Mimarinin medyatik bir başlık haline gelmesi, insan için mimari değil de inşa için insan döneminin karmaşık ve bütünüyle hayati sahnelerinin görmezden gelinemeyecek boyutlara ulaşmasının da bir sonucu. Acil mimarlık gündemlerinin çözümsüzlüğe terkedilmesi nedeniyle ortaya çıkan, çıkmakta olan şehir ve imar sorunları mimarlığın çokça gündemde olmasının başlıca sebebine dönüşüyor. Adana/Kozan'da, Mahmutlu Mahallesi'nde çarpıcı bir örnek yaşanıyor ve belediye başkanı, durmuş oturmuş, halinden gerçekten de memnun olduğu anlaşılan mahallenin sakinlerine, kentsel dönüşüm bunu gerektirdiği için, "plan-proje hazırlanmış olduğundan" evlerini yıkacağını bildiriyor. Eğer kentsel dönüşüm konunun uzmanlarının belirttiği gibi "korunması gereken değerleri yeni bir koruma biçimiyse", Kozan halkının bir kısmı böyle bir proje şiddetine maruz kalmamalıydı.
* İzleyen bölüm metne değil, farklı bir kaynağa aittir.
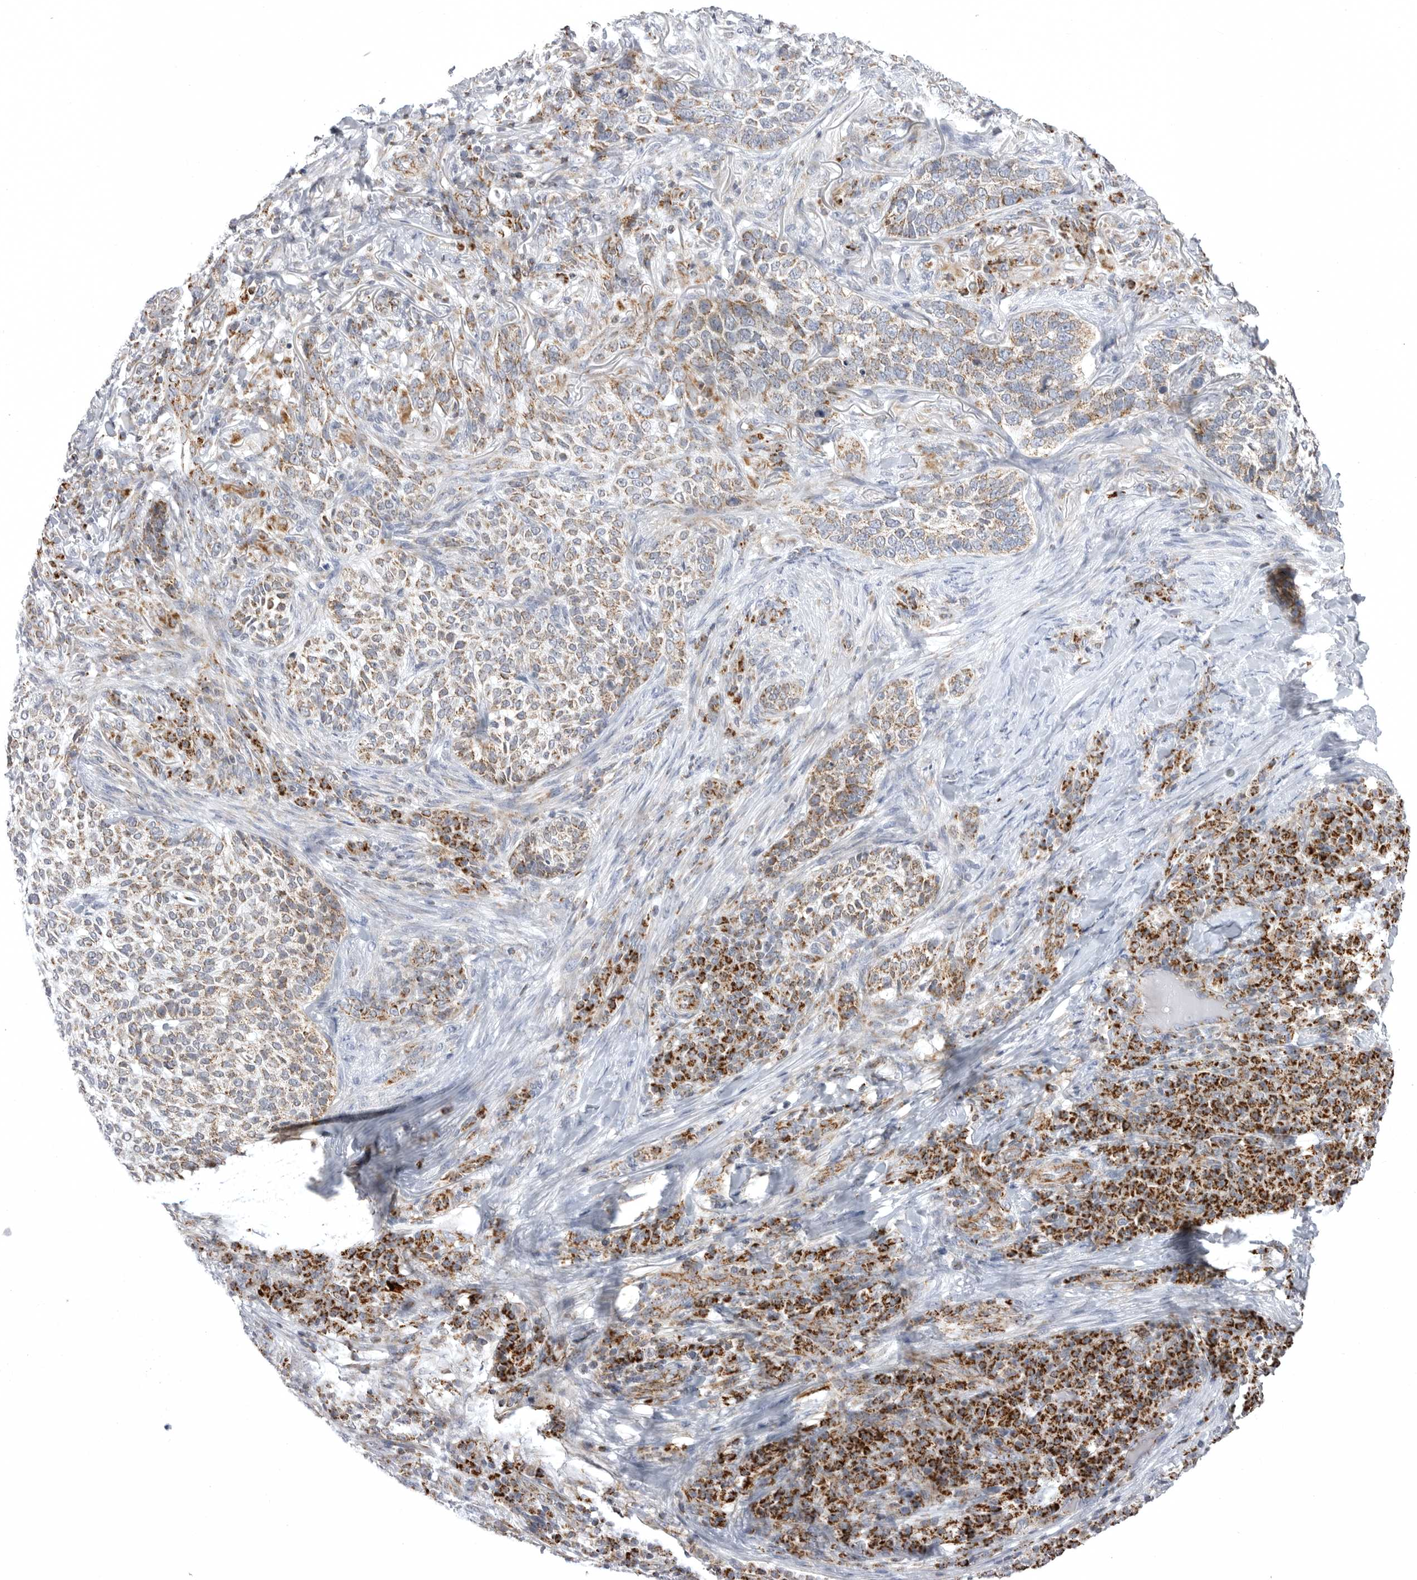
{"staining": {"intensity": "moderate", "quantity": ">75%", "location": "cytoplasmic/membranous"}, "tissue": "skin cancer", "cell_type": "Tumor cells", "image_type": "cancer", "snomed": [{"axis": "morphology", "description": "Basal cell carcinoma"}, {"axis": "topography", "description": "Skin"}], "caption": "IHC histopathology image of skin basal cell carcinoma stained for a protein (brown), which shows medium levels of moderate cytoplasmic/membranous positivity in approximately >75% of tumor cells.", "gene": "TUFM", "patient": {"sex": "female", "age": 64}}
Çevre ve Şehircilik Bakanlığı'nın acilen el atması gereken bir teşebbüs, Kozan'da yaşanan. Bütün tuhaflığı, mantıksızlığı, anlayış ve ufuktan yoksunluğuyla şehir için proje değil, proje için şehir mantığına bir örnek.
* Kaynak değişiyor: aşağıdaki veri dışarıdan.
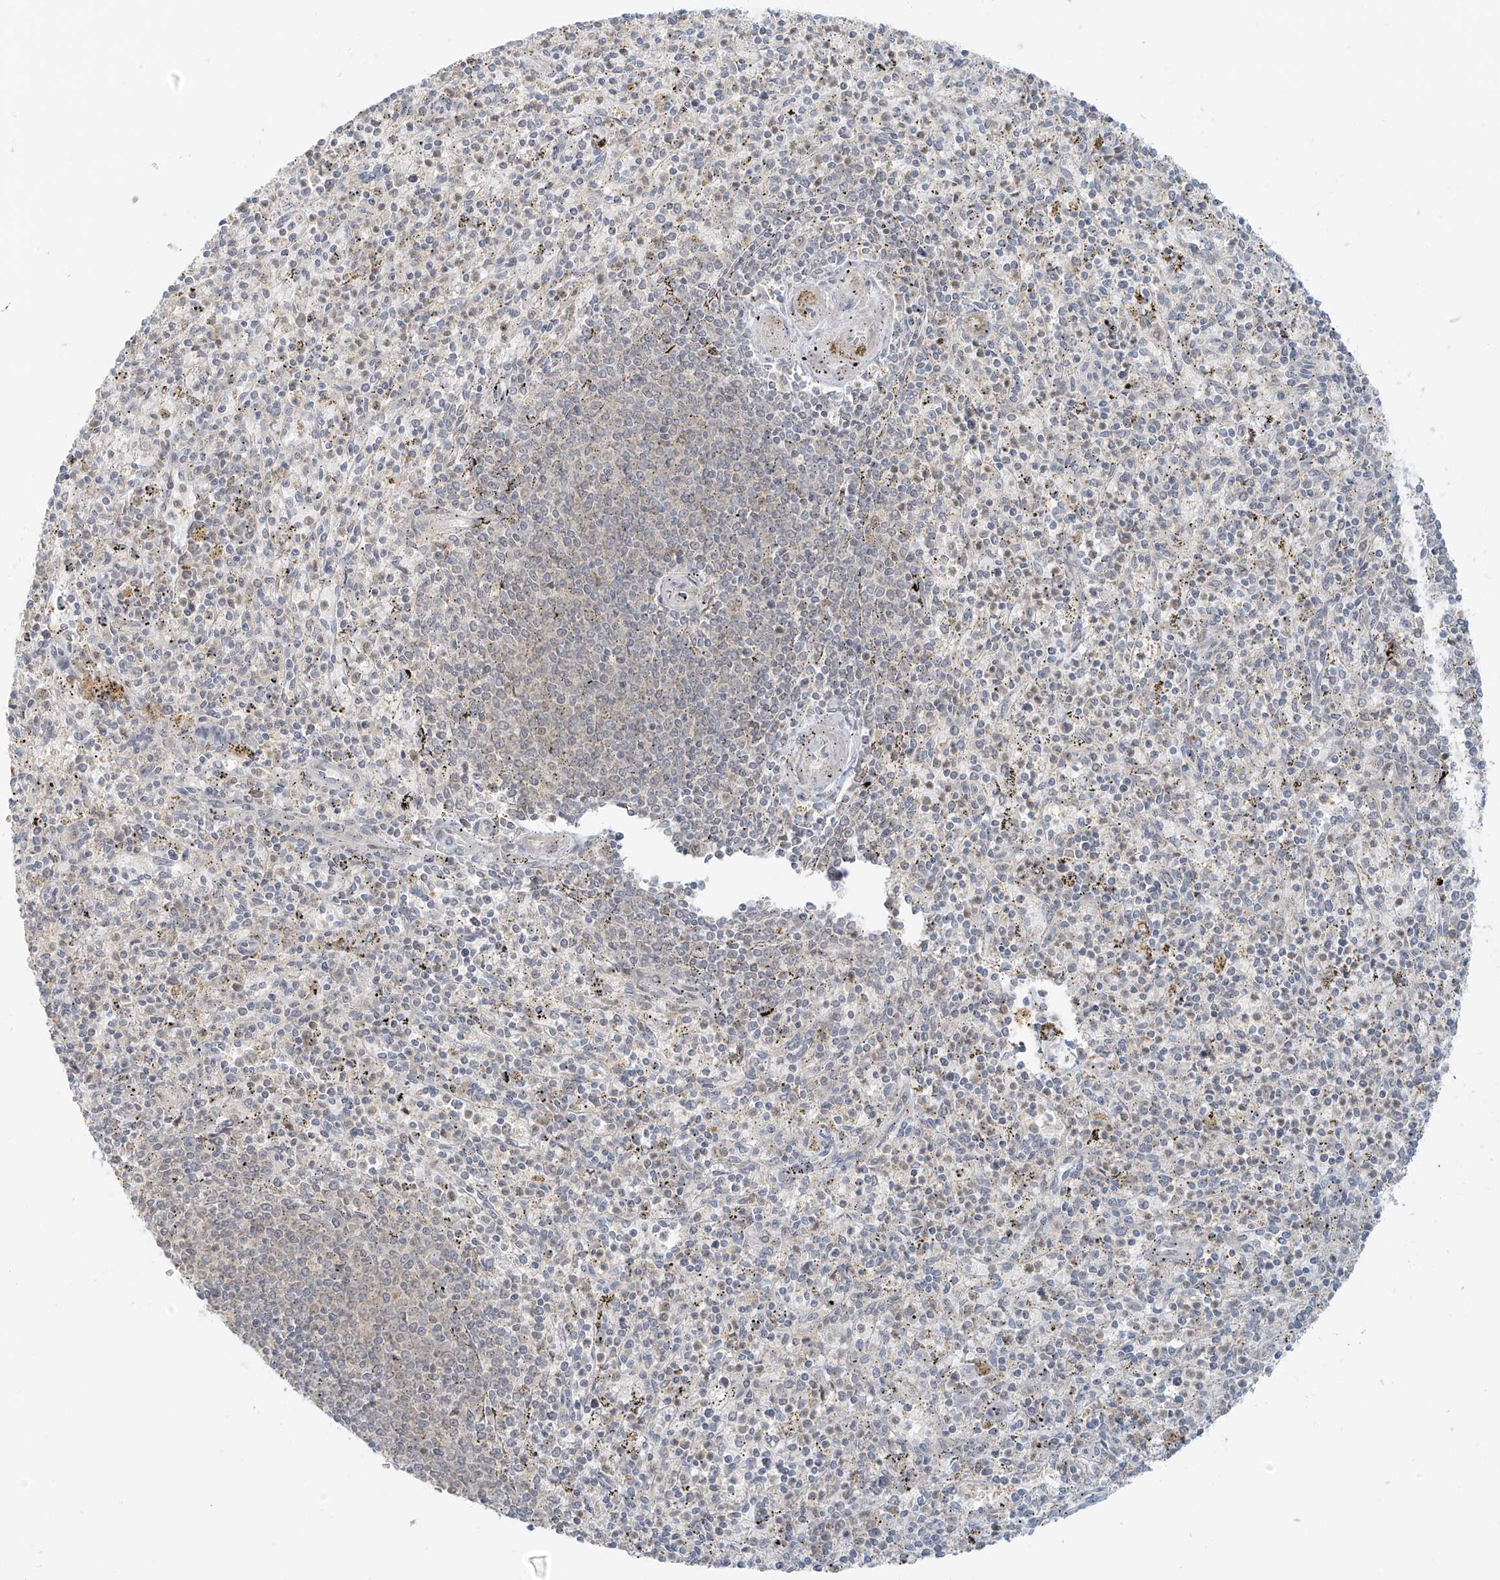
{"staining": {"intensity": "weak", "quantity": "<25%", "location": "cytoplasmic/membranous"}, "tissue": "spleen", "cell_type": "Cells in red pulp", "image_type": "normal", "snomed": [{"axis": "morphology", "description": "Normal tissue, NOS"}, {"axis": "topography", "description": "Spleen"}], "caption": "Image shows no protein staining in cells in red pulp of normal spleen.", "gene": "MIPEP", "patient": {"sex": "male", "age": 72}}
İmar ve şehircilik alanında faaliyet gösteren herhangi bir kurum, bütün iyi niyetine karşılık inşaat tozunun kara büyüsünün etkisi altında hata işlemeye, dahası hatanın türlü görümümlerini fark etmekten uzak bir görüş darlığına duçar olabilir, bu anlaşılır. Bu görüş darlığının bir sonucu orta vadede oturulamaz olan konutlar üretmekse, bir diğeri de proje için proje hevesine teslim olmaktır. TOKİ'yi bu nedenle dostane duygularla eleştirmeye devam etmekten kendimi alamıyorum; Mimar Sinan'a, Selçuklu üslubuna ve sıradan insanın barınma ihtiyacına atıfta bulunarak geleceğe ilham verecek sağlamlıkta çalışmalar ortaya koymak, amacı öncelikle daha fazla konut üretmek olarak görünen bir faaliyetle bir arada yol alamaz. İçinde yaşayacak insanların mizacı ve çevre bağlantıları hesaba katılmadığı takdirde siteler veya toplu konutlar istedikleri kadar refah ve sosyal statü öne sürsünler, uzun ömürlü olamazlar.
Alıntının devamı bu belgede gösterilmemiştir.